<<<<

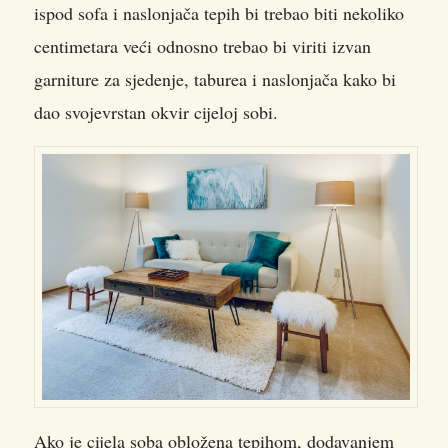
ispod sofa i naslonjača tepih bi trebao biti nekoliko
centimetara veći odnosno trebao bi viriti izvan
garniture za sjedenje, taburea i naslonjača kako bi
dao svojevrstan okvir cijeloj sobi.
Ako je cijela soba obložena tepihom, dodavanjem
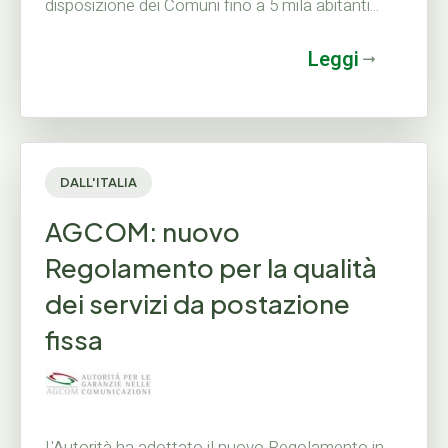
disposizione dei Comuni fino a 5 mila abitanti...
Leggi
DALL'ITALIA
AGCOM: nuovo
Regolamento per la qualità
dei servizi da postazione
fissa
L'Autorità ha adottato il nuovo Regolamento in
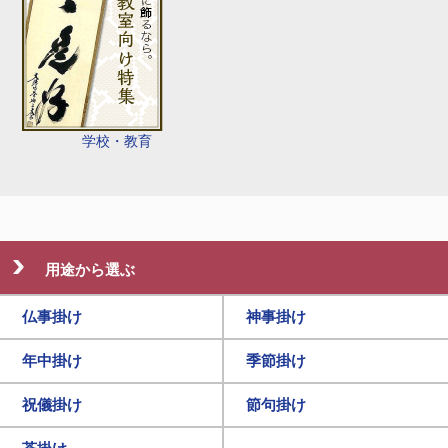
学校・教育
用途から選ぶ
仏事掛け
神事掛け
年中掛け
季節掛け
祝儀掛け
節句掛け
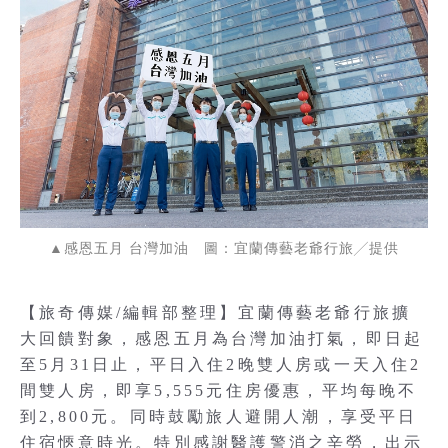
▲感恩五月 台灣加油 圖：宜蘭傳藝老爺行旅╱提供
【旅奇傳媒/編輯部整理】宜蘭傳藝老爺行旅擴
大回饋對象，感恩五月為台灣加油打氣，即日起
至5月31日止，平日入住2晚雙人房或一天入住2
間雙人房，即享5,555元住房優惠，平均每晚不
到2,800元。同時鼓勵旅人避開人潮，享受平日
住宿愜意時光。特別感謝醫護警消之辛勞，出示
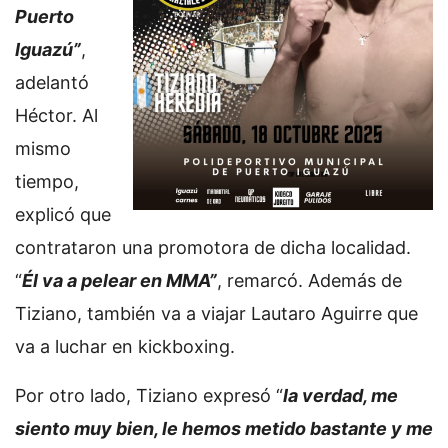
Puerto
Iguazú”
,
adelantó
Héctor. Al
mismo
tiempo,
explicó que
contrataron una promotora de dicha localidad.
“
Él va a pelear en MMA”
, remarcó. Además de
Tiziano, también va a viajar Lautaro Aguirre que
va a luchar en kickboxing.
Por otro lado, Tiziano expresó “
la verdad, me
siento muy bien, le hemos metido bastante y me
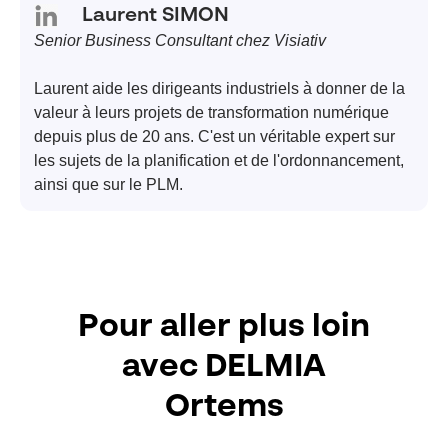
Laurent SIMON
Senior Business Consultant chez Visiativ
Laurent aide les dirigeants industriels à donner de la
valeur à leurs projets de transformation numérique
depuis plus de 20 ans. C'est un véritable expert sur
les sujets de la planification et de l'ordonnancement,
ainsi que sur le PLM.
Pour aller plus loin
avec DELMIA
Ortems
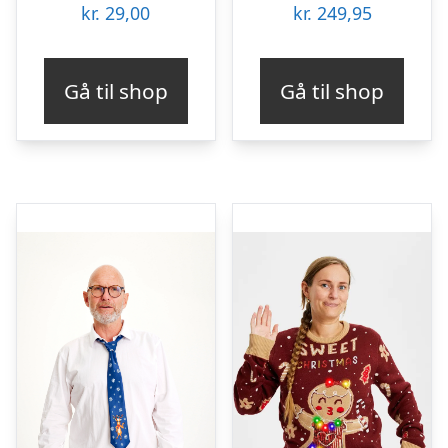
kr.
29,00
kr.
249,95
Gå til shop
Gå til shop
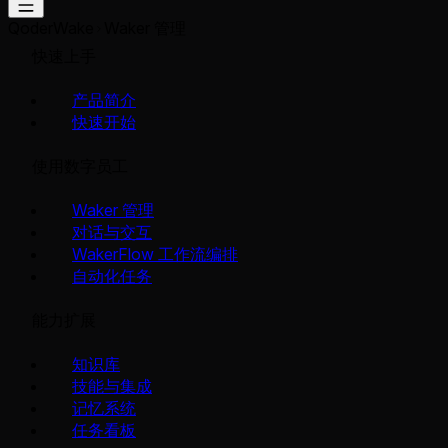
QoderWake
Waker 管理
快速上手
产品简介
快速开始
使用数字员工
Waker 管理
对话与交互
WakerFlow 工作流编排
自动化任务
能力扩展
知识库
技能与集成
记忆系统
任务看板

>>>>

Over deze opdracht: Zet de tekstregels van alle items om in een JSON-lijst met één string per regel, zonder lege regels. Laat de afbeeldingen weg uit het antwoord.

Uitwerking:
[
  "ispod sofa i naslonjača tepih bi trebao biti nekoliko",
  "centimetara veći odnosno trebao bi viriti izvan",
  "garniture za sjedenje, taburea i naslonjača kako bi",
  "dao svojevrstan okvir cijeloj sobi.",
  "Ako je cijela soba obložena tepihom, dodavanjem",
  "disposizione dei Comuni fino a 5 mila abitanti...",
  "Leggi",
  "DALL'ITALIA",
  "AGCOM: nuovo",
  "Regolamento per la qualità",
  "dei servizi da postazione",
  "fissa",
  "L'Autorità ha adottato il nuovo Regolamento in",
  "学校・教育",
  "用途から選ぶ",
  "仏事掛け",
  "神事掛け",
  "年中掛け",
  "季節掛け",
  "祝儀掛け",
  "節句掛け",
  "▲感恩五月 台灣加油 圖：宜蘭傳藝老爺行旅╱提供",
  "【旅奇傳媒/編輯部整理】宜蘭傳藝老爺行旅擴",
  "大回饋對象，感恩五月為台灣加油打氣，即日起",
  "至5月31日止，平日入住2晚雙人房或一天入住2",
  "間雙人房，即享5,555元住房優惠，平均每晚不",
  "到2,800元。同時鼓勵旅人避開人潮，享受平日",
  "住宿愜意時光。特別感謝醫護警消之辛勞，出示",
  "Puerto",
  "Iguazú”",
  ",",
  "adelantó",
  "Héctor. Al",
  "mismo",
  "tiempo,",
  "explicó que",
  "contrataron una promotora de dicha localidad.",
  "“",
  "Él va a pelear en MMA”",
  ", remarcó. Además de",
  "Tiziano, también va a viajar Lautaro Aguirre que",
  "va a luchar en kickboxing.",
  "Por otro lado, Tiziano expresó “",
  "la verdad, me",
  "siento muy bien, le hemos metido bastante y me",
  "Laurent SIMON",
  "Senior Business Consultant chez Visiativ",
  "Laurent aide les dirigeants industriels à donner de la",
  "valeur à leurs projets de transformation numérique",
  "depuis plus de 20 ans. C'est un véritable expert sur",
  "les sujets de la planification et de l'ordonnancement,",
  "ainsi que sur le PLM.",
  "Pour aller plus loin",
  "avec DELMIA",
  "Ortems",
  "kr.",
  "29,00",
  "kr.",
  "249,95",
  "Gå til shop",
  "Gå til shop",
  "QoderWake",
  "Waker 管理",
  "快速上手",
  "产品简介",
  "快速开始",
  "使用数字员工",
  "Waker 管理",
  "对话与交互",
  "WakerFlow 工作流编排",
  "自动化任务",
  "能力扩展",
  "知识库",
  "技能与集成",
  "记忆系统",
  "任务看板"
]